Who owns AI-generated outputs
The US Copyright Office has consistently held that purely AI-generated works do not receive copyright protection because copyright requires human authorship. Key rulings:
Thaler v. Perlmutter. A federal district court upheld the Copyright Office's refusal to register a work created autonomously by an AI system, finding that human authorship is required. On appeal, the US Court of Appeals for the D.C. Circuit affirmed in March 2025 that a purely AI-generated work cannot be copyrighted, and the Supreme Court denied certiorari in March 2026, leaving the human-authorship requirement in place.
Copyright Office AI Report, Part 2 (January 2025):
The Office concluded that AI-generated outputs cannot be copyrighted. However, works where a human author makes creative choices using AI as a tool, selecting, arranging, and modifying outputs, can qualify for copyright in the human-authored elements. The line between tool use and autonomous generation requires case-by-case analysis.

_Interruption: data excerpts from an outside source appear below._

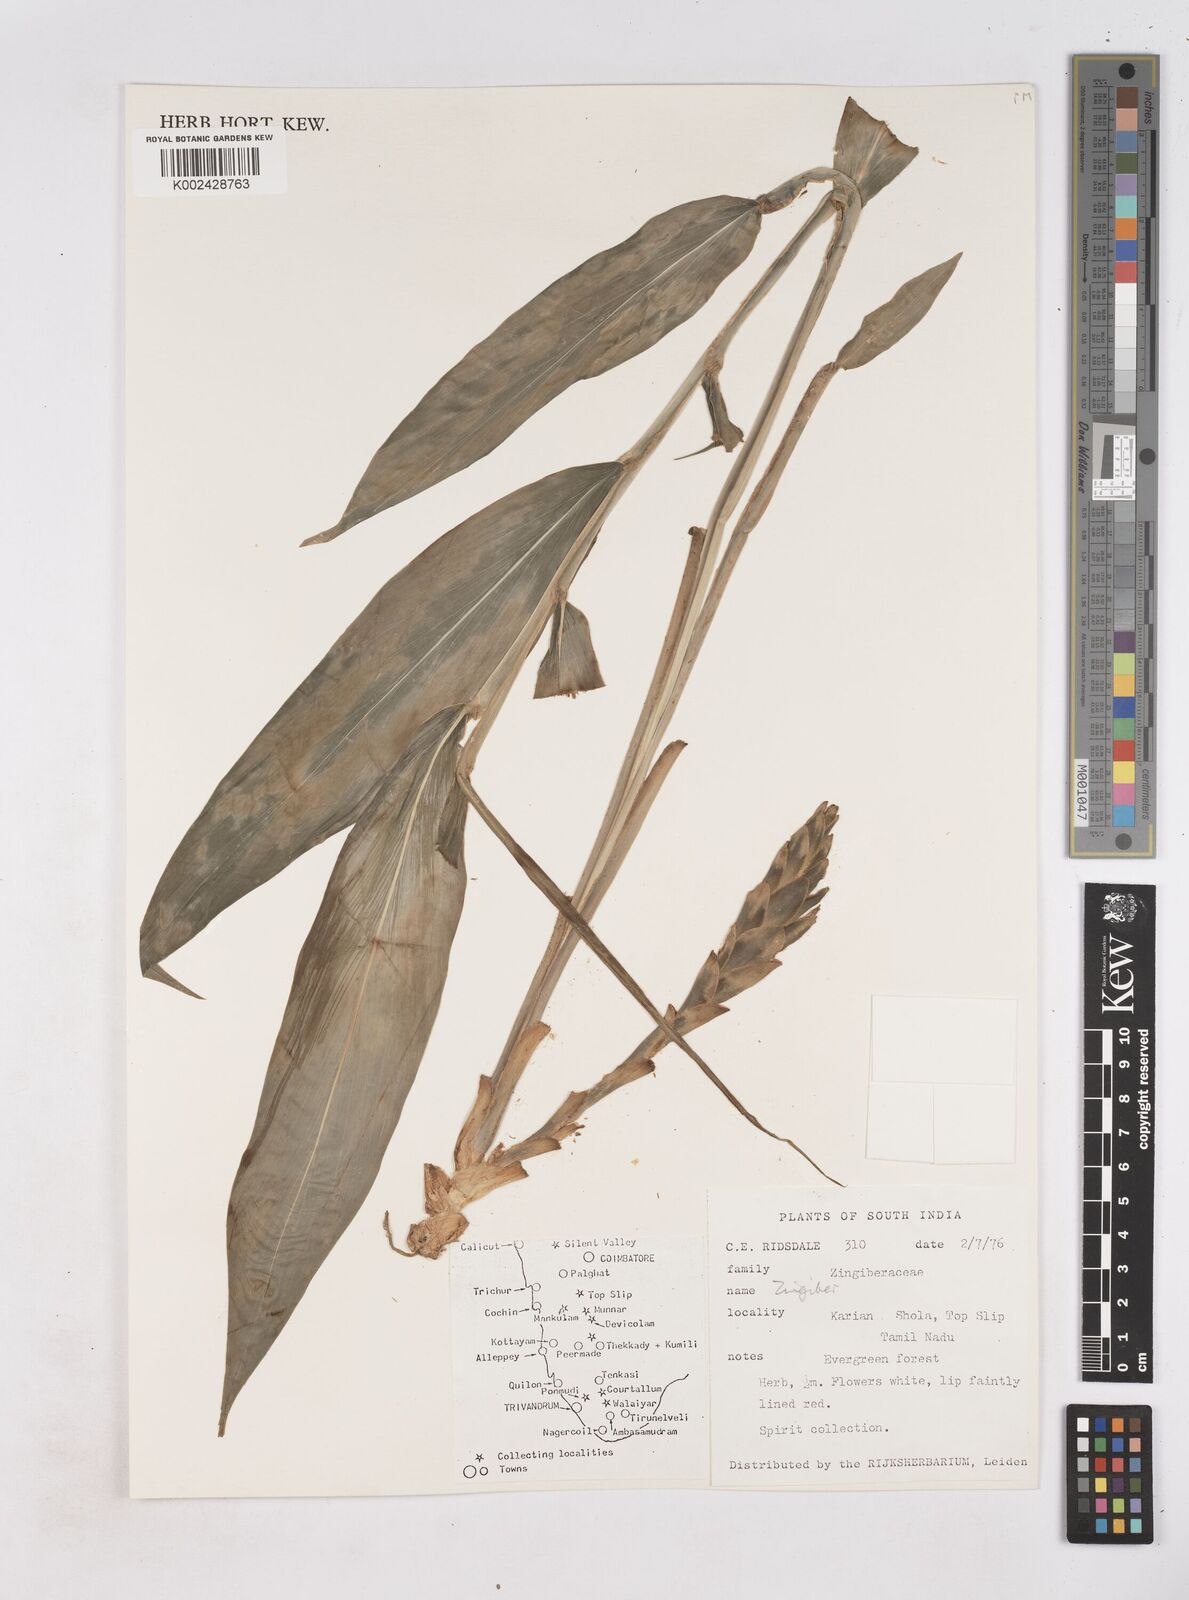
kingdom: Plantae
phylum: Tracheophyta
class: Liliopsida
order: Zingiberales
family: Zingiberaceae
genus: Zingiber
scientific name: Zingiber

Copyright Office AI Report, Part 3 (pre-publication May 2025, congressional request). Addressed generative AI training. The Office's conclusions on training data liability are expected to inform congressional action. The final published version had no substantive changes from the pre-publication analysis.
Data provenance
Data provenance refers to the documented lineage of training data: where it came from, what license it carried, whether it was scraped or licensed, and whether it has been modified. Most frontier models lack public provenance documentation. Researchers and journalists have inferred training data composition from model behavior rather than documentation.
Tools such as Have I Been Trained allow artists to check whether their images appear in LAION datasets (used to train many image generation models). Meta's opt-out mechanism lets EU users request their public Facebook and Instagram posts not be used for AI training. Google, Apple, and others offer similar limited opt-outs.
Common Crawl, the most widely used web scrape, makes no copyright assertions and simply captures publicly accessible URLs. Providers who build datasets on top of Common Crawl (as many do) inherit whatever copyright questions attach to those URLs.
Watermarking and content credentials
C2PA (Coalition for Content Provenance and Authenticity). A technical standard for cryptographically signed content provenance metadata, embedded in media files. A C2PA-compliant image carries a Content Credential: a tamper-evident record of how it was created, what tools were used, and what modifications were made. If the metadata is stripped, soft bindings (invisible watermarks or fingerprints) can link the file back to its credential. C2PA is royalty-free and supported by Adobe, Microsoft, Google, BBC, and camera manufacturers including Sony and Nikon. Version 2.x is current as of 2026 and has significant security improvements over 1.x.
SynthID:
Google DeepMind's watermarking system for AI-generated images, audio, video, and text, which embeds imperceptible signals directly in the content rather than as metadata. Available through Google products and as open source.
The EU AI Act requires that providers of systems generating synthetic content ensure it is "marked in a machine-readable format and detectable as artificially generated or manipulated." This applies from August 2026. The Act does not mandate a specific technology, leaving room for C2PA, SynthID, or other approaches.